The paradox is that those calling for our surrender to populism today do not believe that this House should represent the public, and have often set out their view that the Lords’ role is best understood as moderating the headstrong impulses of the mob with a strong dose of rationality and expertise. Indeed, just a few moments ago the noble Lord, Lord Sherbourne of Didsbury, said that we are famous for our evidence-based approach to issues that come before us. That is exactly what I and my colleagues are doing and will continue to do throughout this whole damaging and self-harming process.

That is why I will use the remainder of my limited time to focus on one very important but so far ignored sector: the construction industry. I remind the House that the Conservative Government are committed to delivering, among other things: 1 million new homes by 2020; large-scale school expansion and prison-rebuilding programmes; the three Hs of Hinkley Point, Heathrow 3 and High Speed 2; the northern powerhouse and a massive rail electrification programme; and, of course, a boom in exports across the world, needing new factories, workshops, laboratories, roads and ports.

Last November, the Exiting the EU Select Committee in the other place took evidence from the Brexit Infrastructure Group, led by Sir John Armitt, the past president of the Institution of Civil Engineers that to deliver all those things in a timely fashion, the construction industry needs to expand its capacity by 35% over the next decade. To deliver the Government’s investment programme, the construction industry has to grow by 35%. But to deliver the Government’s hard Brexit policy, cutting all access to EU 27 workers, would cause it to shrink by 9%.
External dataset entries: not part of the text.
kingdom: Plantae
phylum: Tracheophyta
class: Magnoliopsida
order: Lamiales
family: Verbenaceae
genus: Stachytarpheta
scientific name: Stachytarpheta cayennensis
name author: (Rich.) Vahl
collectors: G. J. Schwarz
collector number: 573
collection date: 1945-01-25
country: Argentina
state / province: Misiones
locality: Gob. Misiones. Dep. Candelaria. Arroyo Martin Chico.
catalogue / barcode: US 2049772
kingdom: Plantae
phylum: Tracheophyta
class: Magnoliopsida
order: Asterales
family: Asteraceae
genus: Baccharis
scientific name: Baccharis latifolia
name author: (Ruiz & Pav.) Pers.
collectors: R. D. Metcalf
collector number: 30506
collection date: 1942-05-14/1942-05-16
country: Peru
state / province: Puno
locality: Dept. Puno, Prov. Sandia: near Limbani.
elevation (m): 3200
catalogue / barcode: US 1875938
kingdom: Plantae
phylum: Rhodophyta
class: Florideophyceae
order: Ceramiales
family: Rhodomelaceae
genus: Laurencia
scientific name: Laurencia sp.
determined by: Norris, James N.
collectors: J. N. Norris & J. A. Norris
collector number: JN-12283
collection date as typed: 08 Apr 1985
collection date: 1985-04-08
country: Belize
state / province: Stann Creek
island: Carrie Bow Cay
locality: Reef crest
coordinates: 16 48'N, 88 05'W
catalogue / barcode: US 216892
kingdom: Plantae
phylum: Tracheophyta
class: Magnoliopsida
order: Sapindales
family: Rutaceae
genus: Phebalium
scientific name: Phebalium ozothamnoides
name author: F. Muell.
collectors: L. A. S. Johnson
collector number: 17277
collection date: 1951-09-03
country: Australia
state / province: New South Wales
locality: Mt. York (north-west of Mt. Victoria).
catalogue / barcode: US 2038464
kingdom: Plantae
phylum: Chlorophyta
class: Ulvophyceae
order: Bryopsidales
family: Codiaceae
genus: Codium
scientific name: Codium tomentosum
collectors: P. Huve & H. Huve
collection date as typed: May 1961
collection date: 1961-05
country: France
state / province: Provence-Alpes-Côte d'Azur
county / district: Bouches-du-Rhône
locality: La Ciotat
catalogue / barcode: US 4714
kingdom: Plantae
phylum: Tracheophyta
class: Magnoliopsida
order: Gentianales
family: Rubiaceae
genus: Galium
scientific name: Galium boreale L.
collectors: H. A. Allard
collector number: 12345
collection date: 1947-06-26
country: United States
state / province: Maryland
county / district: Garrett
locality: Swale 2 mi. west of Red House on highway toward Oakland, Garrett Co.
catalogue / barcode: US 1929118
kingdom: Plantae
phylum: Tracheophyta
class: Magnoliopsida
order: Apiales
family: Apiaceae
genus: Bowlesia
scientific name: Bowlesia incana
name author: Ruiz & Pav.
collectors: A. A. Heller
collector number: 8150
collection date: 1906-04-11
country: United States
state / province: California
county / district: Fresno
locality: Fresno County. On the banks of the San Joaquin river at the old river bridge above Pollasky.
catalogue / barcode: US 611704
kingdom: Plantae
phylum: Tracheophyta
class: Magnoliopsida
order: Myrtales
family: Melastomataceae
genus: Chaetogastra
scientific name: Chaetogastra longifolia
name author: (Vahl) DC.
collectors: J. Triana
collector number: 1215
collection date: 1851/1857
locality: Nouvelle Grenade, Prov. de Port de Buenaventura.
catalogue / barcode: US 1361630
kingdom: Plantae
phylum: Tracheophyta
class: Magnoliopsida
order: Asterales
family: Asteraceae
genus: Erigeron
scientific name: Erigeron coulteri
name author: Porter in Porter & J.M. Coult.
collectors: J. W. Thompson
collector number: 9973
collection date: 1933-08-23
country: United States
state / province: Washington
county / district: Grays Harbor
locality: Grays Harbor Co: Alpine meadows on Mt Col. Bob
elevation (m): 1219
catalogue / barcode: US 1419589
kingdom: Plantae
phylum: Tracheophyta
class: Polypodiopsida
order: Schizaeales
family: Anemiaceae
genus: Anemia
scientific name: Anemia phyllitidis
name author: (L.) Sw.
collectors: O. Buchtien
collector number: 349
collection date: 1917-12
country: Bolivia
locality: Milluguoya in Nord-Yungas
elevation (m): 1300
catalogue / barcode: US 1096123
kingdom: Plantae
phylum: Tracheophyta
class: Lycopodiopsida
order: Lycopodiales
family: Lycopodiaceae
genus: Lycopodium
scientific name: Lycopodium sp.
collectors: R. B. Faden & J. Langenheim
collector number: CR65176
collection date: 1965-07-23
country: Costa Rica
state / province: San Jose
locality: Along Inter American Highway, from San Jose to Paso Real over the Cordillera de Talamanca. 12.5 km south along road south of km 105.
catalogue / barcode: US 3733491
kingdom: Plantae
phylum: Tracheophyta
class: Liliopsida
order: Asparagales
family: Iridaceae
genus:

Construction is bigger than aerospace and vehicle manufacture combined, contributing around 8% of UK GDP, but of course enabling far more. According to the ONS it employed 200,000 EU 27 workers in 2016—9% of its labour force. In London, EU 27 workers form 54% of the construction workforce, at every level, from top engineers and designers to site labourers. Just to maintain current construction output, EU 27 labour is essential, and the first step must therefore be to safeguard the position of those already here if output is not to decline steeply. To deliver the Government’s infrastructure and housing targets will require more migrant workers, not fewer.

However, that is not all. UK construction projects benefit from the tariff-free flow of goods from the EU 27, with one-third of all materials and construction products, including 90% of timber, imported from them. Therefore the mutual recognition of standards and qualifications, and a zero tariff, should be taken as givens in maintaining frictionless trade with the EU, and as essential if the construction sector is to grow in capacity and deliver the Government’s investment programme. A hard Brexit will certainly not be frictionless for the construction industry.

The Government’s response to this so far has been to downgrade construction in their negotiating strategy. In a list of 50 industrial sectors—where the grades are essential, important and low priority—construction appears as low priority, while the Government’s industrial strategy White Paper is silent on how to recruit and skill up the UK workforce needed to replace the 70,000 construction workers who retire each year, let alone how to plug the 200,000 gap when the EU 27 workers leave—and the 35% increase in capacity to deliver the Government’s infrastructure and housing objectives comes on top of that. A hard Brexit will cripple the construction industry and will leave the UK diminished and hamstrung. This Bill should go no further.